CMU International Film Festival unveils the ‘faces behind the masks’


Image courtesy of Cindy Lu

A speaker introduces a showing during the Carnegie Mellon International Film Festival.

By Patrick Swain, Staff Writer

Jolanta Lion, assistant director of Carnegie Mellon’s Humanities Center and part-time Polish instructor at Pitt, recalls asking pedestrians about the significance of masks in their lives leading up to the Carnegie Mellon International Film Festival.

“We interviewed people on the street [about] what masks mean to them,” Lion said. “Most of them would say, naturally, protection and health, but there were actually people that found masks as a different meaning – masks as national pride, masks as protest, masks as identity.”

Lion explored this idea as the director of the festival, which is running until Saturday in the McConomy Auditorium at Carnegie Mellon University, as well as in the Harris Theater and Carlow University’s Gailliot Center. The festival studies a different “face” each year — previous festivals have investigated faces of identity, conflict, globalization and many others. But this year’s festival chose something universal in the era of the COVID-19 pandemic — “faces behind the mask.”

Regis Curtis, a junior French, German and gender, sexuality, and women’s studies major at Pitt who interned with the festival, said the theme posed a broad question to audiences about their own relationship with masks — the identities, façades and disguises people wear.

“What we don’t want to do is tell you exactly what we want out of that theme,” Curtis said. “A lot of what we’re doing is finding films that deal with things that are hidden and things that could be revealed through analysis or the act of seeing … it’s really an opportunity for the audiences that we bring to have that discussion amongst themselves about what that mask means to them.”

The festival suffered setbacks during the pandemic, according to Aarushi Jain.

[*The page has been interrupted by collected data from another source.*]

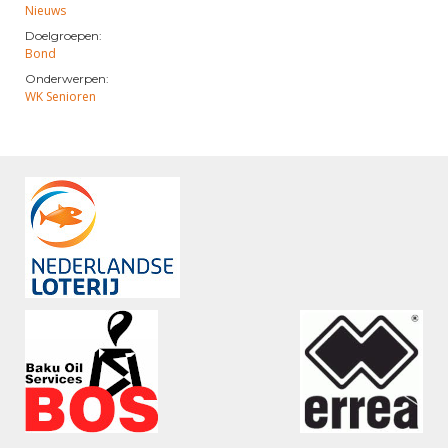
Nieuws
Doelgroepen:
Bond
Onderwerpen:
WK Senioren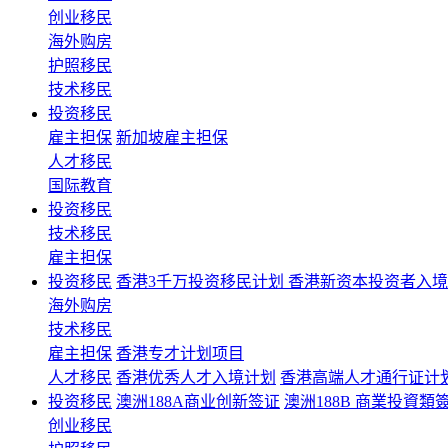
创业移民
海外购房
护照移民
技术移民
投资移民
雇主担保
新加坡雇主担保
人才移民
国际教育
投资移民
技术移民
雇主担保
投资移民
香港3千万投资移民计划 香港新资本投资者入
海外购房
技术移民
雇主担保
香港专才计划项目
人才移民
香港优秀人才入境计划
香港高端人才通行证计
投资移民
澳洲188A商业创新签证
澳洲188B 商業投資類
创业移民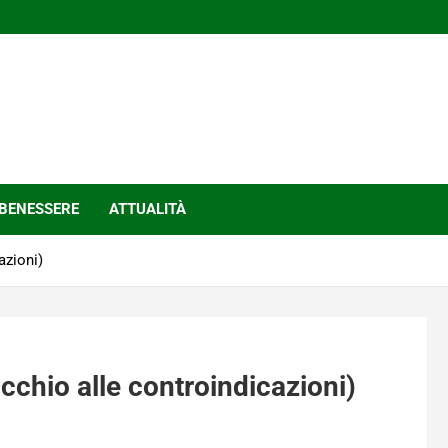
BENESSERE
ATTUALITÀ
azioni)
occhio alle controindicazioni)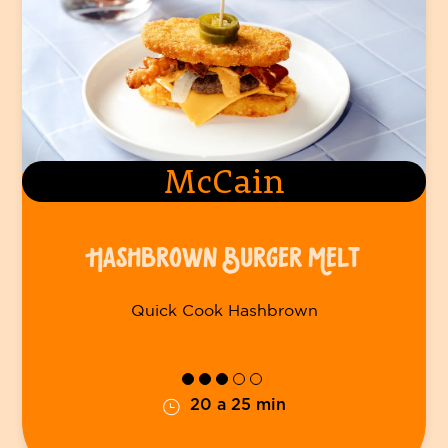
McCain
HASHBROWN BURGER MELT
Quick Cook Hashbrown
20 a 25 min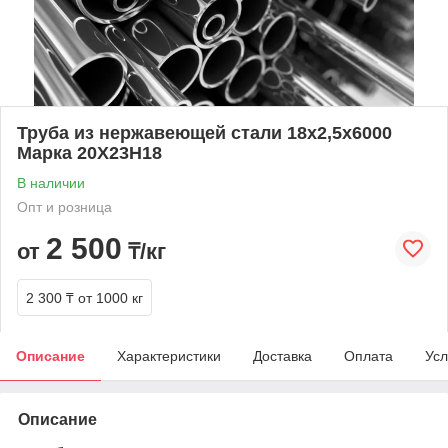
Труба из нержавеющей стали 18х2,5х6000
Марка 20Х23Н18
В наличии
Опт и розница
2 500
от
₸/кг
2 300 ₸
от 1000 кг
Описание
Характеристики
Доставка
Оплата
Усл
Описание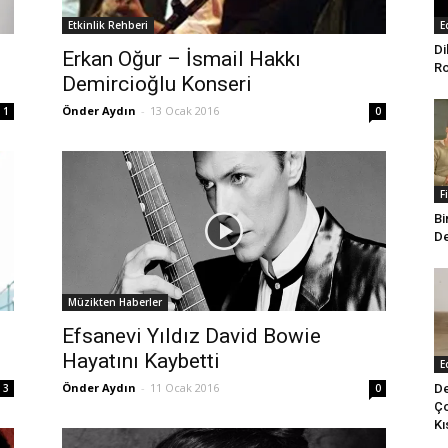
Etkinlik Rehberi
E
Di
Erkan Oğur – İsmail Hakkı
Ro
Demircioğlu Konseri
Önder Aydın
-
13 Ocak 2016
1
0
F
Bi
De
Müzikten Haberler
Efsanevi Yıldız David Bowie
Hayatını Kaybetti
E
Önder Aydın
-
11 Ocak 2016
De
3
0
Ço
Kı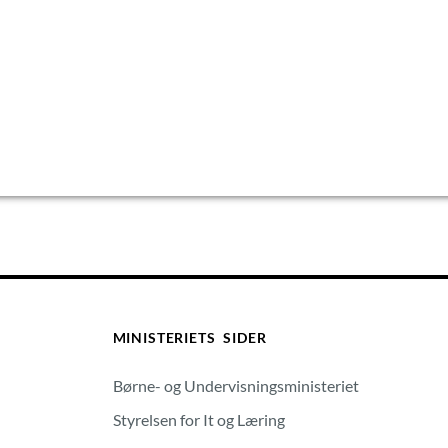
MINISTERIETS SIDER
Børne- og Undervisningsministeriet
Styrelsen for It og Læring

The Carnegie Mellon graduate student in entertainment industry management said this year’s festival was a welcome departure from the virtual format.

“The festival has been going on for a while, but the last two years have been significantly difficult because of COVID — but even then, the people involved in the last two years did a really, really good job making it virtual,” Jain said. “This year, we’re really glad that we got to do it in person again, and faces actually came out from behind the mask.”

The festival showcased 14 films from around the world. Opening night featured the Moroccan film “Casablanca Beats,” while others like the Polish film “Leave No Traces” and the Brazilian film “Private Desert” were screened during the festival.

Cindy Lu, a festival intern and fifth-year Carnegie Mellon student majoring in psychology, global studies and human-computer interaction, said Loup Bureau’s featured documentary “Trenches” was relevant to the conflict in Ukraine.

“[It] shows what daily life is like for the soldiers on the ground. It was filmed over several months before the breakout of the war [in the] Donbas area,” Lu said. “It takes a microscopic look into individuals’ lives.”

Lu said these films are meant to confront the audience’s preconceived notions about the world.

“The criteria to select films are that we want them to be thought provoking, and also to challenge the social status quo that people have been accepting in their daily lives,” Lu said. “[We want to] have people see the other perspectives and think about it, without delivering any message of how they should think about it.”

The festival also featured Q&As with the directors of “Casablanca Beats” and “Leave No Traces,” among others. A panel discussion following “Trenches” included Pitt faculty members Will Zavala, Adriana Helbig and Tetyana Shlikhar. Some receptions included food from the culture portrayed earlier on screen — Chinese catering from Squirrel Hill restaurant Yue Bai Wei followed the Mandarin-language film “Ripples of Life.”

Curtis said these events were intended to create a culturally immersive environment.

“Those moments are when this festival and this organization are at its peak,” Curtis said. “We started late this year, and had some issues especially with the COVID uncertainty, [so] we weren’t able to make every single screening this grand event, but we have made sure that we can show exactly what this festival is in a perfect year multiple times.”

One thing notably missing from the festival was the English language. Audiences heard around 16 languages throughout the festival, none of them English except a few borrowed words in Maltese. That element of the festival was intentional, Jain said.

“It exposes people to different cultures, especially in a place like this — not just CMU, but the US in general, where there are so many cultures and expats that come together to stay here,” Jain said. “It helps people live together. It helps people have a discussion, a healthy discourse.”

Lion said she hoped these films would help break down stereotypes.

“The films are letting the audience meet the other, to know the other, to make the other someone that will become familiar,” Lion said. “If that happens, you will understand the other much better.”

Curtis said at the end of the day, the festival’s objective was increased cultural exposure.

“It really is just providing the Pittsburgh community with an opportunity to engage with diversity and see the world from one auditorium at CMU,” Curtis said.